I love festivals for exposing a part of me that remains hidden for most of the year. The part that doesn’t worry over the tiniest problems, like chipped nail varnish, or hoovering, or holes in my tights. For a few magical days, the most important things in the world are who’s on stage and who’s on next. And beer. And burgers. And more beer.

Some of the most memorable moments in my life have taken place at a festival. I sparked up an instant friendship with my now long-term boyfriend, bumping into him as I emerged bleary eyed from a porta-loo. I cried to Elton John singing Rocket Man on my birthday, while dressed as Elton John.  I danced for 12 hours straight and forgot to eat, covered in sequins and wearing a blue wig. There is something magical about being with a huge group of friends and knowing, just for a minute, you are all thinking and feeling the exact same thing. You’re all detached from real life but not from each other, and the bond you already shared is eternally stronger.

There is no hiding at a camping festival.

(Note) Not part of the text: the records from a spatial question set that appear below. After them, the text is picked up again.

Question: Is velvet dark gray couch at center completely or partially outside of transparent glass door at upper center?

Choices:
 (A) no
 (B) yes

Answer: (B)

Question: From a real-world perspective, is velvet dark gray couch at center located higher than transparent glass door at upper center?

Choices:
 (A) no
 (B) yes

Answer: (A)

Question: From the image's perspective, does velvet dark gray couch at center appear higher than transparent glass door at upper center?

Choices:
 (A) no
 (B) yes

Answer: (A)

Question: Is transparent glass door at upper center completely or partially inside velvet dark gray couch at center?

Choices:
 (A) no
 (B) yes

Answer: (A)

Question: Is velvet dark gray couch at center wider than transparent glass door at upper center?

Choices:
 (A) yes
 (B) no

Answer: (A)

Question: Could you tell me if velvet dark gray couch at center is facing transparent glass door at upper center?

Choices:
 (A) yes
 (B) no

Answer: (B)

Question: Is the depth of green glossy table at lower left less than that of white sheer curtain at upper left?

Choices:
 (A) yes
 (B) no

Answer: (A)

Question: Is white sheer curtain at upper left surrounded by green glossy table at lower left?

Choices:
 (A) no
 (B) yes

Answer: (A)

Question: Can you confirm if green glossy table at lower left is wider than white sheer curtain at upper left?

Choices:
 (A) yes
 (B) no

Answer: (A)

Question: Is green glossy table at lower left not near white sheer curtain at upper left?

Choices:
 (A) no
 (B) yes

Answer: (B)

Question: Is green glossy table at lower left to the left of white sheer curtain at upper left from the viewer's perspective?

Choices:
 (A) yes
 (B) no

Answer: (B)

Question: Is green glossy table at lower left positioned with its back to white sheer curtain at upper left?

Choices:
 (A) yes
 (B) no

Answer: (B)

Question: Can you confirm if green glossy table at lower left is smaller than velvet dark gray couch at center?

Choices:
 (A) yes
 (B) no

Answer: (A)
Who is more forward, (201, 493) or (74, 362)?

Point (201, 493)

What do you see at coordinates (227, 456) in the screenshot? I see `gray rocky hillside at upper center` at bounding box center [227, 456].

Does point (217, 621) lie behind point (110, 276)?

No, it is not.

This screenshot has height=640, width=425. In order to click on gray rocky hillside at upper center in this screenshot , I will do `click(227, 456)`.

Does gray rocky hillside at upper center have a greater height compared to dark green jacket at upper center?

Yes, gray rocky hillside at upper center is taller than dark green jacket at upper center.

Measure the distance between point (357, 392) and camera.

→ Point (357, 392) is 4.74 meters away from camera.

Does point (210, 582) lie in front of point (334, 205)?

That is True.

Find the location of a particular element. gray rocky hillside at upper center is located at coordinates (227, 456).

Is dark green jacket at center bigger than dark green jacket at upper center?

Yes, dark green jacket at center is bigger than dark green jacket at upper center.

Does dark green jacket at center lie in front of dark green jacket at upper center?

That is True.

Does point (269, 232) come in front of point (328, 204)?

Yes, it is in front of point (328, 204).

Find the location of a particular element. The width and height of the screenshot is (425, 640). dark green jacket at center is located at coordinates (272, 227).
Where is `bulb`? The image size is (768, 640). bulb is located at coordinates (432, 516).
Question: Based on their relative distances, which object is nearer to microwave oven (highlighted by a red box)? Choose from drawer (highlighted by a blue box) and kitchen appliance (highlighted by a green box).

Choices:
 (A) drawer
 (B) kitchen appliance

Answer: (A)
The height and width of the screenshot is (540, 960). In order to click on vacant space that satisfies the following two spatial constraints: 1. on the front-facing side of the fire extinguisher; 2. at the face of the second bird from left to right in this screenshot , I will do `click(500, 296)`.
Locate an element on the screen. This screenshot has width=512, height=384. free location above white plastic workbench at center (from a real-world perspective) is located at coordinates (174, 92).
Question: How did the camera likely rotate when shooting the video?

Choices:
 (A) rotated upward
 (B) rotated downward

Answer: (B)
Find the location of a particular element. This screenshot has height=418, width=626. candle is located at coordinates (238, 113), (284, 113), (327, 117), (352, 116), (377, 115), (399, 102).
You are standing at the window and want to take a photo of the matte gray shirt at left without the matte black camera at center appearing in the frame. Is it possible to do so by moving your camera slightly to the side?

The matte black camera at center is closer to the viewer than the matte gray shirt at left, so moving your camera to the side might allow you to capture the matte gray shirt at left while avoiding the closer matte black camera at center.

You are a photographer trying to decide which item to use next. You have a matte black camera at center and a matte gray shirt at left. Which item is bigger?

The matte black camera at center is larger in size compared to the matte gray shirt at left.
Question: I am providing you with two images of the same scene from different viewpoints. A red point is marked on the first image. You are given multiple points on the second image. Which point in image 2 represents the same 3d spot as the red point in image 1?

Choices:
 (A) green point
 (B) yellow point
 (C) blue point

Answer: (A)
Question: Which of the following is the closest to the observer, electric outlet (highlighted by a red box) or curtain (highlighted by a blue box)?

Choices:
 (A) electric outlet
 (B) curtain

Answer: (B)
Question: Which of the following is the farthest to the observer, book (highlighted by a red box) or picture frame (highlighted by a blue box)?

Everyone sees you in all your glory. For someone who never leaves the house without makeup on, this is both incredibly scary and profoundly liberating. You remember that it’s ok not to care sometimes, and to take yourself a little less seriously. Suddenly there are more important things in life than deadlines, work and money. For four – maybe more – blissful days, having fun becomes your sole occupation. You’re a teenager again. The beauty of it being that you eventually crave the routine and cleanliness of your old life, ready to return to your bed and dry clothes.

Anything that encourages creativity is to be commended. To ensure people learn to let go, dance, have fun with their friends and listen to amazing music. Life really is too short not to. If you haven’t already planned to go, to treat yourself to a few precious carefree days this Summer, I can’t stress enough how much you should.